**Task 1**. In the home heating advice, quote the passage from "Home owners should" up to and including "alternatives this winter.".
**Task 2**. According to the home heating advice, where does most of the heat from an open fire go?

**Exercise passage**.

++++++

Home Heating: Protect Your Health and Environment Tips

The Environmental Protection Agency, the State body with responsibility for protecting the environment advises the following with respect to home heating in order to protect your health and the environment:

Home owners should carefully consider their choice of fuels for heating their homes this winter in order to protect the environment, their own health, and the health of their neighbours. Of the typical traditional heating options available, the cleanest and most energy efficient means of heating your home is with a gas boiler or an oil boiler, which you should have serviced regularly to ensure it is operating efficiently/cleanly and saving you money. Open fires cause significant smoke and air pollution and are a very inefficient way to heat your home, with most of the heat going straight up the chimney with the smoke, so you should consider other alternatives this winter.

If you use a solid fuel stove, you should ensure that the stove chimney/flue is appropriate for the solid fuel being used i.e. it should have the correct temperature, soot fire and corrosion resistance and be installed at the appropriate distance from combustible materials. The flue should also terminate in a location compliant with the Building Regulations in order that the fumes will readily disperse and thus reduce any air pollution impacts on your neighbours and your own home/garden.

++++++

[Entries drawn from a collection]
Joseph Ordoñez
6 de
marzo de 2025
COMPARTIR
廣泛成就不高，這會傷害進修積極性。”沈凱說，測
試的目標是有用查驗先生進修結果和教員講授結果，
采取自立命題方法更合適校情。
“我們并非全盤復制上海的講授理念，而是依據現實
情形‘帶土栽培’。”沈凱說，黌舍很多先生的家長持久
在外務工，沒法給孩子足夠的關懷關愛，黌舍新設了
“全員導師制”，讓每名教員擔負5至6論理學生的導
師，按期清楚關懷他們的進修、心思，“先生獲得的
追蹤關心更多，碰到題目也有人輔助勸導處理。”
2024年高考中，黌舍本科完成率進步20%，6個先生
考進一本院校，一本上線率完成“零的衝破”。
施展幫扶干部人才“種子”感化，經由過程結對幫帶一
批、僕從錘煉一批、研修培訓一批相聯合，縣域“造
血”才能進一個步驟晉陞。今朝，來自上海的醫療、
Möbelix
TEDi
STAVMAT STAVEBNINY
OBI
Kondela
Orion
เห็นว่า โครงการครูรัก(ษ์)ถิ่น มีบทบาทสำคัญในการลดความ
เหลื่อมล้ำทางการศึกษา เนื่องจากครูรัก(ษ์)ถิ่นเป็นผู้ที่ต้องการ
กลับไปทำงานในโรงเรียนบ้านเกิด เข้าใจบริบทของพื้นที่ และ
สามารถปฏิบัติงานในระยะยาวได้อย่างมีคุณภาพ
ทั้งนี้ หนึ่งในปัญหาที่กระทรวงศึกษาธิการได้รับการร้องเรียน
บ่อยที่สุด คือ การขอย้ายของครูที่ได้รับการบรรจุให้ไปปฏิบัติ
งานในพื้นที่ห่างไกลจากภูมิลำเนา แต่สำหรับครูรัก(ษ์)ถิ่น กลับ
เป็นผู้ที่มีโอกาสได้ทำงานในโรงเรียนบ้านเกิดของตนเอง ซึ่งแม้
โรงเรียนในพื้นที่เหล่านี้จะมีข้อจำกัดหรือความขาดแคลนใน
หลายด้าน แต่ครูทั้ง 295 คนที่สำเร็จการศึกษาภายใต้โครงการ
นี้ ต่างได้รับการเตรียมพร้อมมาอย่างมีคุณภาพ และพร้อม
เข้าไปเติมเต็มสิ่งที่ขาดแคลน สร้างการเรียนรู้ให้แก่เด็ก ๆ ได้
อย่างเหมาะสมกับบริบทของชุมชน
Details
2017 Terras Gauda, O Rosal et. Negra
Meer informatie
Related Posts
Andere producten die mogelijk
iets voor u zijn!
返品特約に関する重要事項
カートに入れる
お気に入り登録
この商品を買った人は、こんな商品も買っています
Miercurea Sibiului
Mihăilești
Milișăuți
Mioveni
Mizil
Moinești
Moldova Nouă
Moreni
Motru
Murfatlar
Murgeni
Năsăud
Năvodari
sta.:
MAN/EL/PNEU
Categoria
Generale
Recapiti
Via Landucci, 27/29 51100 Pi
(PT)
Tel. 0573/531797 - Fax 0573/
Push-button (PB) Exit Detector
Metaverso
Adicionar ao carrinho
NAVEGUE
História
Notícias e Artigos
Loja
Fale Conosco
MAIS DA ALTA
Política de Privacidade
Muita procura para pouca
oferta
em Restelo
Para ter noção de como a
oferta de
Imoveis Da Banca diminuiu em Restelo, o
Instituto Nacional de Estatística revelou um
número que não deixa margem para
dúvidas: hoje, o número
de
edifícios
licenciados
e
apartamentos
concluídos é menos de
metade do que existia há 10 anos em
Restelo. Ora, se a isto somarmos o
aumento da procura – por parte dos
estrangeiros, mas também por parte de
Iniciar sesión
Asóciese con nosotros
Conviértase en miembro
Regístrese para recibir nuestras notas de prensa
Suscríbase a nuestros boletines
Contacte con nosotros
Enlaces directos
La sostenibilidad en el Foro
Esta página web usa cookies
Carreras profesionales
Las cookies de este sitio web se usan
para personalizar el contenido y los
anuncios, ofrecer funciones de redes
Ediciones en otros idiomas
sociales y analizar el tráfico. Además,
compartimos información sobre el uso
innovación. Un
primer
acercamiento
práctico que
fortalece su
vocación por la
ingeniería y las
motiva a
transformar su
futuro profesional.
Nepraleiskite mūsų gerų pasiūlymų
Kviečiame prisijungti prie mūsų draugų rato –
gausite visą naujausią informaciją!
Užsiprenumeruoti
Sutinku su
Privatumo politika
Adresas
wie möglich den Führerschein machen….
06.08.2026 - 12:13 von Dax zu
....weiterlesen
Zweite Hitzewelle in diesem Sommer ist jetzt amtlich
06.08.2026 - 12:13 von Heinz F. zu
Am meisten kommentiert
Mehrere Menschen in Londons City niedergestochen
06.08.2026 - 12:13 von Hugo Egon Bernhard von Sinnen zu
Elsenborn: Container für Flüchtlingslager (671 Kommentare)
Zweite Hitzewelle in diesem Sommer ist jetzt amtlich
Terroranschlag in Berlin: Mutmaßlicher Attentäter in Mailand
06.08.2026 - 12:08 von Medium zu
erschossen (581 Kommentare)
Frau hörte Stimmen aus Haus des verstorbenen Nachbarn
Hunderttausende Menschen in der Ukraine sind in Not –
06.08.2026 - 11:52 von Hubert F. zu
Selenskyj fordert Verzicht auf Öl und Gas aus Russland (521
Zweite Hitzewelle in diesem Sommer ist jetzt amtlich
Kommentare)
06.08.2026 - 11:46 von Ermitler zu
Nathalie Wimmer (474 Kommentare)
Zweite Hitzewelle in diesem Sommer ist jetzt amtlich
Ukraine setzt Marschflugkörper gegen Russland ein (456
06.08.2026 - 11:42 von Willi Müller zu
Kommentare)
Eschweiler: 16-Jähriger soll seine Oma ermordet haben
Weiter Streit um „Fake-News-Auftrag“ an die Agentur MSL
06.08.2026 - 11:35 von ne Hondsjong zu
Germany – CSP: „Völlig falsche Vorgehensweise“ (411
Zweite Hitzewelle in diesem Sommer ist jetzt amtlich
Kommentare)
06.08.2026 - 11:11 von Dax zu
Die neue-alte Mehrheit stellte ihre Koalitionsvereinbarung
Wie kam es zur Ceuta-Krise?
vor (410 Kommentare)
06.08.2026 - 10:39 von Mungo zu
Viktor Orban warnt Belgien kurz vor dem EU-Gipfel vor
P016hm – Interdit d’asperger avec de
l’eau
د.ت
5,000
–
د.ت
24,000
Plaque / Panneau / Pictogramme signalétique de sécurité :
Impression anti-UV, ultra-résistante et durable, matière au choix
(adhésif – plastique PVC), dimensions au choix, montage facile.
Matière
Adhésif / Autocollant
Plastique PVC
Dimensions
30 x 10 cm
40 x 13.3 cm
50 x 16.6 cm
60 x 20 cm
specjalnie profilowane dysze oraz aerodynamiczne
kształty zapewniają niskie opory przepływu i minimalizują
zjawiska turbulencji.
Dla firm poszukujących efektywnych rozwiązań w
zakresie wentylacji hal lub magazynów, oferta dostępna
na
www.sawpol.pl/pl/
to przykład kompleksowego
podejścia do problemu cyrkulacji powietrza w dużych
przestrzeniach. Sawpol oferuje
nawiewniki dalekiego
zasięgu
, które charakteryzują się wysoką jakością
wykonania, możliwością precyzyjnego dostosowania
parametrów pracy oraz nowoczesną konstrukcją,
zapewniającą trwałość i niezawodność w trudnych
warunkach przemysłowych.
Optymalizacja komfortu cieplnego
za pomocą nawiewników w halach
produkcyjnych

++++++

**Result 1**.
Home owners should carefully consider their choice of fuels for heating their homes this winter in order to protect the environment, their own health, and the health of their neighbours. Of the typical traditional heating options available, the cleanest and most energy efficient means of heating your home is with a gas boiler or an oil boiler, which you should have serviced regularly to ensure it is operating efficiently/cleanly and saving you money. Open fires cause significant smoke and air pollution and are a very inefficient way to heat your home, with most of the heat going straight up the chimney with the smoke, so you should consider other alternatives this winter.

**Result 2**. Straight up the chimney with the smoke.